En l’espèce, une société preneuse à bail de locaux commerciaux depuis le 29 mars 2013, a demandé le renouvellement du bail pour laquelle le bailleur n’a donné aucune réponse. A plusieurs reprises des travaux ont été réalisés dans les lieux. Le bailleur, mécontent des travaux réalisés, a délivré à la société preneuse des commandements lui enjoignant de les faire cesser. Le preneur à bail a assigné le bailleur en nullité du dernier commandement. Le bailleur a donc formé une demande de résiliation judiciaire du bail.

La cour d’appel de Pau a fait droit à cette demande dans un arrêt 22 novembre 2016. Les juges du fond retiennent que « l'absence de réponse du bailleur à la demande de renouvellement dans le délai de trois mois ne vaut pas acceptation des manquements contractuels antérieurs à cette demande et n'a aucune conséquence sur la demande en résiliation du bail ».

La Haute juridiction dans son arrêt du 1er février 2018 casse et annule la décision des juges du fond. Elle considère que, le bailleur ne s’étant pas opposé à la demande de renouvellement du bail et celui-ci ayant invoqué des manquements antérieurs à la date de renouvellement du bail, la cour d’appel ne pouvait prononcer la résiliation du bail.

La décision des juges du droit est rendue au visa de l’article L 145- 10 alinéa 4 du Code de commerce qui précise que « Dans les trois mois de la signification de la demande en renouvellement, le bailleur doit, dans les mêmes formes, faire connaître au demandeur s'il refuse le renouvellement en précisant les motifs de ce refus. A défaut d'avoir fait connaître ses intentions dans ce délai, le bailleur est réputé avoir accepté le principe du renouvellement du bail précédent. » 

Cet arrêt est inédit en la matière. Cependant, la solution rendue par la Cour de cassation est dans la continuité d’une décision que la cour d’appel de Paris avait déjà adoptée[1]. De même, le Cour de cassation a déjà considéré[2] qu’un bailleur qui a accepté le renouvellement d’un bail ne peut pas exercer son droit de rétractation et refuser le renouvellement pour motif grave et légitime en se prévalant d’infractions antérieures au renouvellement du bail.

Cette décision rendue le 1er février 2018 est intéressante car elle permet de mettre en garde le bailleur sur les règles strictes du renouvellement du bail.  Elle permet également de préciser que le bailleur ne peut invoquer que des manquements contractuels postérieurs au renouvellement du bail pour justifier d’une résiliation judiciaire du bail commercial.

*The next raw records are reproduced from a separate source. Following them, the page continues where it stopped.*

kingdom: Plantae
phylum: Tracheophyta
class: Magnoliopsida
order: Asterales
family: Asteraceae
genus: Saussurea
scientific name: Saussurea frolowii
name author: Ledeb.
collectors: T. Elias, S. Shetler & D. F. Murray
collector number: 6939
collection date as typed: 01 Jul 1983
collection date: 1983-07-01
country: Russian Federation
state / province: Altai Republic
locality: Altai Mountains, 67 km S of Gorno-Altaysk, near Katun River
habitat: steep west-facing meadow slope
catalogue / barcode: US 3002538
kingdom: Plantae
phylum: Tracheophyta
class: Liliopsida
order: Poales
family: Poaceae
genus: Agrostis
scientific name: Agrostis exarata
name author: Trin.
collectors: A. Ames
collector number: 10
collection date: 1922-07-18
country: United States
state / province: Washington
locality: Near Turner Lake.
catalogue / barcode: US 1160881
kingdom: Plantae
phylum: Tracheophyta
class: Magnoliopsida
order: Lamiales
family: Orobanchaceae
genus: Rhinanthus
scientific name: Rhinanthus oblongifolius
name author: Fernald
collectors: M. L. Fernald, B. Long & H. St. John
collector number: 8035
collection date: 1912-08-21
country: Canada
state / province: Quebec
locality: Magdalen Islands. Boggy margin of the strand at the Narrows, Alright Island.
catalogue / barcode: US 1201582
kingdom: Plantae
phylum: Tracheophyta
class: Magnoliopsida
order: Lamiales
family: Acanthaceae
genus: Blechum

Enfin, il ressort de cet arrêt que la solution est applicable même si le renouvellement a été réalisé de manière tacite.

 

Jennifer CARRE

 

Sources :

-          Civ. 3ème, 1er février 2018, n°16-29.054

-          « Un bail commercial ne peut pas être résilié pour des manquements antérieurs à son renouvellement », Editions Francis Lefebvre, 05 mars 2018, disponible sur : www.efl.fr .

 

 


[1] CA Paris, 2 juillet 2008, n° 06-6576.

[2] Civ 3e , 7 juillet 2004, n° 03-11.152.